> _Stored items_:
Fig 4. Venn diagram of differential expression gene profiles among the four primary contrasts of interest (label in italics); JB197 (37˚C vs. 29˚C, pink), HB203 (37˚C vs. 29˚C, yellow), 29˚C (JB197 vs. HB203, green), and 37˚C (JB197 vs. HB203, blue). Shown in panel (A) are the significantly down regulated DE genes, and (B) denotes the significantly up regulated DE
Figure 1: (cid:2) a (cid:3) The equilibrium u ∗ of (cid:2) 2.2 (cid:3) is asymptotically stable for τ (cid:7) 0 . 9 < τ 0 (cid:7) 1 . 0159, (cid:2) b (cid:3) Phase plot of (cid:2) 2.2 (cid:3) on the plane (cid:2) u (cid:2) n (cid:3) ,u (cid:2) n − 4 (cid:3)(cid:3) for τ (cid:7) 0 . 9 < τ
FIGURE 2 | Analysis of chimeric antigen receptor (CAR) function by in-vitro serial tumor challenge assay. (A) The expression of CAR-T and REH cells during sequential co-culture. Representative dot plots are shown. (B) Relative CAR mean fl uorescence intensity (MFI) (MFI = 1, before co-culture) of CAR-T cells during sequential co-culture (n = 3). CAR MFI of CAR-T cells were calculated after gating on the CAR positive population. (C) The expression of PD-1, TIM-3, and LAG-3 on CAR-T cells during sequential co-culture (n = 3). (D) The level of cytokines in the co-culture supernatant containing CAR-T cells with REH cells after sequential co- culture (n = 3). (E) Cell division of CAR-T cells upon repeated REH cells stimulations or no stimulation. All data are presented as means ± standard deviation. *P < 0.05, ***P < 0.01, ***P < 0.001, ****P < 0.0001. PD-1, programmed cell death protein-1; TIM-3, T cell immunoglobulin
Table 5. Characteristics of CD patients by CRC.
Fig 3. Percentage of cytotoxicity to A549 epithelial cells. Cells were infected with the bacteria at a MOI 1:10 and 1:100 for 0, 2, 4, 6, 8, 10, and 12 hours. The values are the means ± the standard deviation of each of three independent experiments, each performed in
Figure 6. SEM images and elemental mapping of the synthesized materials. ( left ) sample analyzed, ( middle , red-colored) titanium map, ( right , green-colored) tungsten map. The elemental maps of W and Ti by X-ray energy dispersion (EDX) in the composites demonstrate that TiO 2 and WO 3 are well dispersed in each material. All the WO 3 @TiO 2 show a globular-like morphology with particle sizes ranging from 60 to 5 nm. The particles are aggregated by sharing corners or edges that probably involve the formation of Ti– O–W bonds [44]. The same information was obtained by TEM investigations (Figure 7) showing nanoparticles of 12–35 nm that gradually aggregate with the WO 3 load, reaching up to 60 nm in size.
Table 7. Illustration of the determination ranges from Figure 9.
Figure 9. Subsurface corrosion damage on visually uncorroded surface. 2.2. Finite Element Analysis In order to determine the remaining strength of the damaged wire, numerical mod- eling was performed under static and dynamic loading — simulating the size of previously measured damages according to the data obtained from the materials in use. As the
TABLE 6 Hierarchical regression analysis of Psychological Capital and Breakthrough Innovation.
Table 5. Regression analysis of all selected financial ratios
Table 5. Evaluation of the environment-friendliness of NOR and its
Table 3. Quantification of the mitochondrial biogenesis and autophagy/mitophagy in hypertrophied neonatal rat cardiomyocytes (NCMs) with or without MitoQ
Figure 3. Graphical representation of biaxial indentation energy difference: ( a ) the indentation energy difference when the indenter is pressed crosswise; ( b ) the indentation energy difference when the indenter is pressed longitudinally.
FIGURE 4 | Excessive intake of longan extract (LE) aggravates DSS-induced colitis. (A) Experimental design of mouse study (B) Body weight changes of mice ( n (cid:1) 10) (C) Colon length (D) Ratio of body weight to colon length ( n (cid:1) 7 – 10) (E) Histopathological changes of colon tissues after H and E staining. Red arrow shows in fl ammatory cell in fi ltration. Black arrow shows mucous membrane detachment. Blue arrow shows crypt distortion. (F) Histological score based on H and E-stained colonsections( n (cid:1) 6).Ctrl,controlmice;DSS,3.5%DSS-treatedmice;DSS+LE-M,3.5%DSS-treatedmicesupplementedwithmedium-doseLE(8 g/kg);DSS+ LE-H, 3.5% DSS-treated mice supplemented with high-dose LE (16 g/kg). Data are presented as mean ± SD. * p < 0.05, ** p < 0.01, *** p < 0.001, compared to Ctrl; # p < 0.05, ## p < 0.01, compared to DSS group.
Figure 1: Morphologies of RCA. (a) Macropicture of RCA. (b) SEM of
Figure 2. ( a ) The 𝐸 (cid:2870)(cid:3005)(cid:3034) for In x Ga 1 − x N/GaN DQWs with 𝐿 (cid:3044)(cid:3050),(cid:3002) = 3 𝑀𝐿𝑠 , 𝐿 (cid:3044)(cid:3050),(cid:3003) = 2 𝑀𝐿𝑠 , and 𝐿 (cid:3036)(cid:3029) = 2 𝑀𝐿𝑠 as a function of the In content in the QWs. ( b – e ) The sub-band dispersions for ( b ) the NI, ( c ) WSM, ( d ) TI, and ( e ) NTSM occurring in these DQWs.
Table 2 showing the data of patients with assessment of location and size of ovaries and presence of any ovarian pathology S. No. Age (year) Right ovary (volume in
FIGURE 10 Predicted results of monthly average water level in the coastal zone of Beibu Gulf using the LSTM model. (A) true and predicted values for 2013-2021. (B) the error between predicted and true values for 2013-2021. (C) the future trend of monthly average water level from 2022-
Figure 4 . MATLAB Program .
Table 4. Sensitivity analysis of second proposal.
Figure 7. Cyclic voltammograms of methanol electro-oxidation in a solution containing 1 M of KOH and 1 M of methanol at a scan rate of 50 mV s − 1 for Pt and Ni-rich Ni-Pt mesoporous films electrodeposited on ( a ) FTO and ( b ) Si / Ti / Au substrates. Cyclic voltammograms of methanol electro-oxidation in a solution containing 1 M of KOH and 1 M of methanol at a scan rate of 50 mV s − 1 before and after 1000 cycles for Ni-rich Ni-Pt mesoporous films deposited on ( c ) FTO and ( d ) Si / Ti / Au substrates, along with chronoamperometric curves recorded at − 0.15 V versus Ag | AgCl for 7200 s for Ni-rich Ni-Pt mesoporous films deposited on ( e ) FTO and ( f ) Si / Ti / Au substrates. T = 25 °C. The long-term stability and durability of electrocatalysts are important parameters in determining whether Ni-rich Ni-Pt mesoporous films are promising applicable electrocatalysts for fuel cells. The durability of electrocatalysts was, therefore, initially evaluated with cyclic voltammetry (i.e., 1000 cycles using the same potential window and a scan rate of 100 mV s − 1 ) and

> _WORK TO BE COMPLETED_: Return all of the entries above exactly as they stand.

> _ANSWER FOR THE TASK_:
Fig 4. Venn diagram of differential expression gene profiles among the four primary contrasts of interest (label in italics); JB197 (37˚C vs. 29˚C, pink), HB203 (37˚C vs. 29˚C, yellow), 29˚C (JB197 vs. HB203, green), and 37˚C (JB197 vs. HB203, blue). Shown in panel (A) are the significantly down regulated DE genes, and (B) denotes the significantly up regulated DE
Figure 1: (cid:2) a (cid:3) The equilibrium u ∗ of (cid:2) 2.2 (cid:3) is asymptotically stable for τ (cid:7) 0 . 9 < τ 0 (cid:7) 1 . 0159, (cid:2) b (cid:3) Phase plot of (cid:2) 2.2 (cid:3) on the plane (cid:2) u (cid:2) n (cid:3) ,u (cid:2) n − 4 (cid:3)(cid:3) for τ (cid:7) 0 . 9 < τ
FIGURE 2 | Analysis of chimeric antigen receptor (CAR) function by in-vitro serial tumor challenge assay. (A) The expression of CAR-T and REH cells during sequential co-culture. Representative dot plots are shown. (B) Relative CAR mean fl uorescence intensity (MFI) (MFI = 1, before co-culture) of CAR-T cells during sequential co-culture (n = 3). CAR MFI of CAR-T cells were calculated after gating on the CAR positive population. (C) The expression of PD-1, TIM-3, and LAG-3 on CAR-T cells during sequential co-culture (n = 3). (D) The level of cytokines in the co-culture supernatant containing CAR-T cells with REH cells after sequential co- culture (n = 3). (E) Cell division of CAR-T cells upon repeated REH cells stimulations or no stimulation. All data are presented as means ± standard deviation. *P < 0.05, ***P < 0.01, ***P < 0.001, ****P < 0.0001. PD-1, programmed cell death protein-1; TIM-3, T cell immunoglobulin
Table 5. Characteristics of CD patients by CRC.
Fig 3. Percentage of cytotoxicity to A549 epithelial cells. Cells were infected with the bacteria at a MOI 1:10 and 1:100 for 0, 2, 4, 6, 8, 10, and 12 hours. The values are the means ± the standard deviation of each of three independent experiments, each performed in
Figure 6. SEM images and elemental mapping of the synthesized materials. ( left ) sample analyzed, ( middle , red-colored) titanium map, ( right , green-colored) tungsten map. The elemental maps of W and Ti by X-ray energy dispersion (EDX) in the composites demonstrate that TiO 2 and WO 3 are well dispersed in each material. All the WO 3 @TiO 2 show a globular-like morphology with particle sizes ranging from 60 to 5 nm. The particles are aggregated by sharing corners or edges that probably involve the formation of Ti– O–W bonds [44]. The same information was obtained by TEM investigations (Figure 7) showing nanoparticles of 12–35 nm that gradually aggregate with the WO 3 load, reaching up to 60 nm in size.
Table 7. Illustration of the determination ranges from Figure 9.
Figure 9. Subsurface corrosion damage on visually uncorroded surface. 2.2. Finite Element Analysis In order to determine the remaining strength of the damaged wire, numerical mod- eling was performed under static and dynamic loading — simulating the size of previously measured damages according to the data obtained from the materials in use. As the
TABLE 6 Hierarchical regression analysis of Psychological Capital and Breakthrough Innovation.
Table 5. Regression analysis of all selected financial ratios
Table 5. Evaluation of the environment-friendliness of NOR and its
Table 3. Quantification of the mitochondrial biogenesis and autophagy/mitophagy in hypertrophied neonatal rat cardiomyocytes (NCMs) with or without MitoQ
Figure 3. Graphical representation of biaxial indentation energy difference: ( a ) the indentation energy difference when the indenter is pressed crosswise; ( b ) the indentation energy difference when the indenter is pressed longitudinally.
FIGURE 4 | Excessive intake of longan extract (LE) aggravates DSS-induced colitis. (A) Experimental design of mouse study (B) Body weight changes of mice ( n (cid:1) 10) (C) Colon length (D) Ratio of body weight to colon length ( n (cid:1) 7 – 10) (E) Histopathological changes of colon tissues after H and E staining. Red arrow shows in fl ammatory cell in fi ltration. Black arrow shows mucous membrane detachment. Blue arrow shows crypt distortion. (F) Histological score based on H and E-stained colonsections( n (cid:1) 6).Ctrl,controlmice;DSS,3.5%DSS-treatedmice;DSS+LE-M,3.5%DSS-treatedmicesupplementedwithmedium-doseLE(8 g/kg);DSS+ LE-H, 3.5% DSS-treated mice supplemented with high-dose LE (16 g/kg). Data are presented as mean ± SD. * p < 0.05, ** p < 0.01, *** p < 0.001, compared to Ctrl; # p < 0.05, ## p < 0.01, compared to DSS group.
Figure 1: Morphologies of RCA. (a) Macropicture of RCA. (b) SEM of
Figure 2. ( a ) The 𝐸 (cid:2870)(cid:3005)(cid:3034) for In x Ga 1 − x N/GaN DQWs with 𝐿 (cid:3044)(cid:3050),(cid:3002) = 3 𝑀𝐿𝑠 , 𝐿 (cid:3044)(cid:3050),(cid:3003) = 2 𝑀𝐿𝑠 , and 𝐿 (cid:3036)(cid:3029) = 2 𝑀𝐿𝑠 as a function of the In content in the QWs. ( b – e ) The sub-band dispersions for ( b ) the NI, ( c ) WSM, ( d ) TI, and ( e ) NTSM occurring in these DQWs.
Table 2 showing the data of patients with assessment of location and size of ovaries and presence of any ovarian pathology S. No. Age (year) Right ovary (volume in
FIGURE 10 Predicted results of monthly average water level in the coastal zone of Beibu Gulf using the LSTM model. (A) true and predicted values for 2013-2021. (B) the error between predicted and true values for 2013-2021. (C) the future trend of monthly average water level from 2022-
Figure 4 . MATLAB Program .
Table 4. Sensitivity analysis of second proposal.
Figure 7. Cyclic voltammograms of methanol electro-oxidation in a solution containing 1 M of KOH and 1 M of methanol at a scan rate of 50 mV s − 1 for Pt and Ni-rich Ni-Pt mesoporous films electrodeposited on ( a ) FTO and ( b ) Si / Ti / Au substrates. Cyclic voltammograms of methanol electro-oxidation in a solution containing 1 M of KOH and 1 M of methanol at a scan rate of 50 mV s − 1 before and after 1000 cycles for Ni-rich Ni-Pt mesoporous films deposited on ( c ) FTO and ( d ) Si / Ti / Au substrates, along with chronoamperometric curves recorded at − 0.15 V versus Ag | AgCl for 7200 s for Ni-rich Ni-Pt mesoporous films deposited on ( e ) FTO and ( f ) Si / Ti / Au substrates. T = 25 °C. The long-term stability and durability of electrocatalysts are important parameters in determining whether Ni-rich Ni-Pt mesoporous films are promising applicable electrocatalysts for fuel cells. The durability of electrocatalysts was, therefore, initially evaluated with cyclic voltammetry (i.e., 1000 cycles using the same potential window and a scan rate of 100 mV s − 1 ) and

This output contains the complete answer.